In 2026, “AI” has become the corporate world’s favourite exit line. A layoff tracker compiled by SkillSyncer recorded 247 layoff events this year alone, affecting nearly 184,000 workers. That’s over 1,100 jobs gone every single day. The biggest single blow? Oracle, which cut 30,000 people in one stroke.
And in almost every press release, the stated culprit is AI.
But here’s the number that stopped me in my tracks. According to data compiled by Built In, only 9% of companies said AI had fully replaced certain roles. Meanwhile, nearly 60% of US hiring managers said they plan layoffs with AI or automation as the most-cited reason, yet fewer than one in ten has actually replaced a job with a machine.
Read that again. Sixty percent are blaming AI. Nine percent have actually done it.
Here in Singapore, we’ve watched Meta carry out its third wave of cuts in 2026 alone, the largest single corporate restructuring in Asia’s tech sector this year. Amazon quietly shuttered its Singapore fulfilment operations. Tiger Beer, Yeo’s, JLL… the retrenchment list is long, and “AI” is a common thread in the corporate language. But look closely, and you’ll find the real drivers are rising energy costs, weakening demand, and a global push to cut headcount in the name of “efficiency.”
AI is the merely the excuse – the real reason is cost-cutting.
1. “AI Did It” Is Often a Cover Story
When a company says AI eliminated your role, it sounds final. Almost noble, like you lost to the inevitable march of progress.
But that framing does something very specific: it removes the company from moral responsibility and leaves you feeling powerless. Like you lost to a robot, not a quarterly earnings call.

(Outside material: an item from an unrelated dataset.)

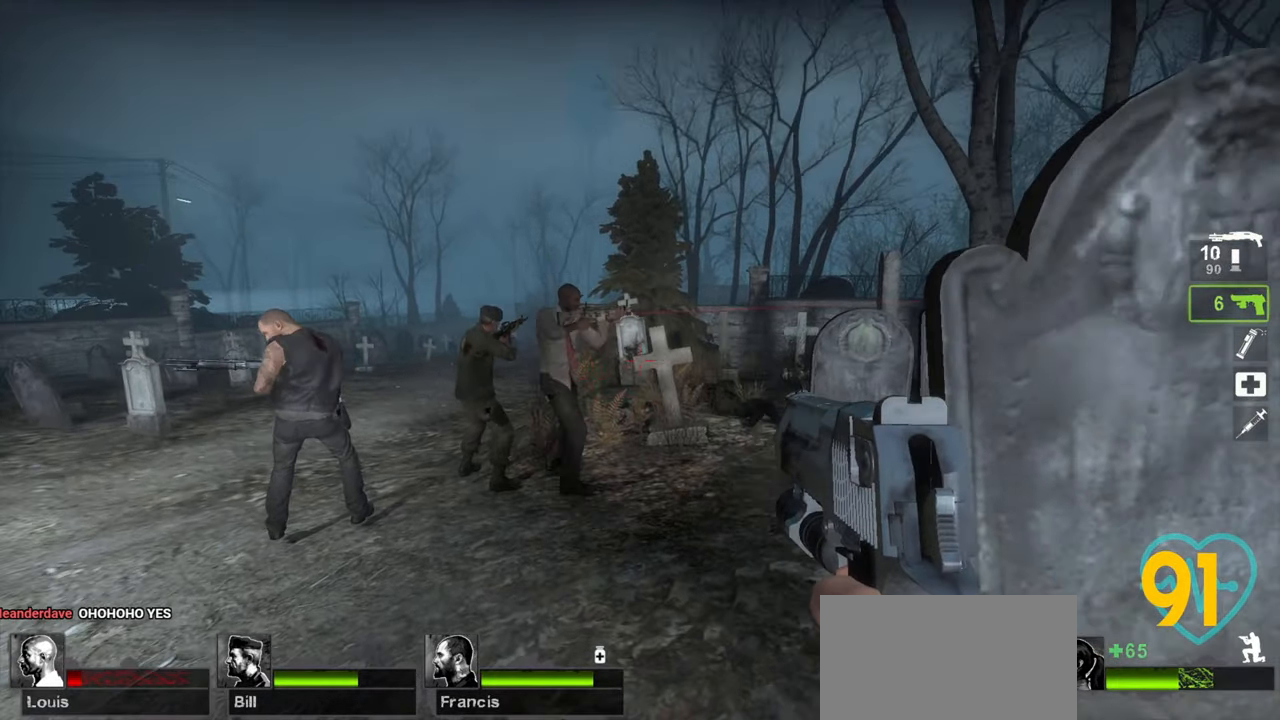
{"keys": ["d", "w"], "mouse": [], "mouse_move": "down", "events": [[67, "d", "down"], [117, "ctrl", "up"], [200, "w", "down"]]}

I’ve spoken to dozens of professionals retrenched this year, men and women in their 40s and 50s, sitting across from me, still processing what happened. A 49-year-old Operations Director I worked with last month was told his role was “being automated.” When we dug into what actually happened? His business unit had missed targets for three straight quarters. A merger had created redundant headcount. The decision was made before anyone touched a keyboard. AI was the press release. The P&L was the decision.
I’m not saying AI isn’t real or isn’t changing work. It absolutely is. But knowing the difference between “AI genuinely displaced this function” and “AI is the PR reason for a cost cut” matters enormously for how you respond, how you position yourself, and how you write your next chapter.
2. The Real Risk Is Staying Still While Others Move
Here’s what the data actually tells us.
Singapore now reports the highest global concentration of AI skills in job postings, about 3.2% of all roles, more than any other country. AI-related roles command roughly 30% higher wages than comparable white-collar positions. And 74% of APAC firms are already running AI programmes.
The threat to your career is not a machine that woke up and decided to replace you. The threat is remaining among the 26% of APAC workers who haven’t developed any working AI fluency, and being the easiest headcount to cut when the next “transformation” memo lands.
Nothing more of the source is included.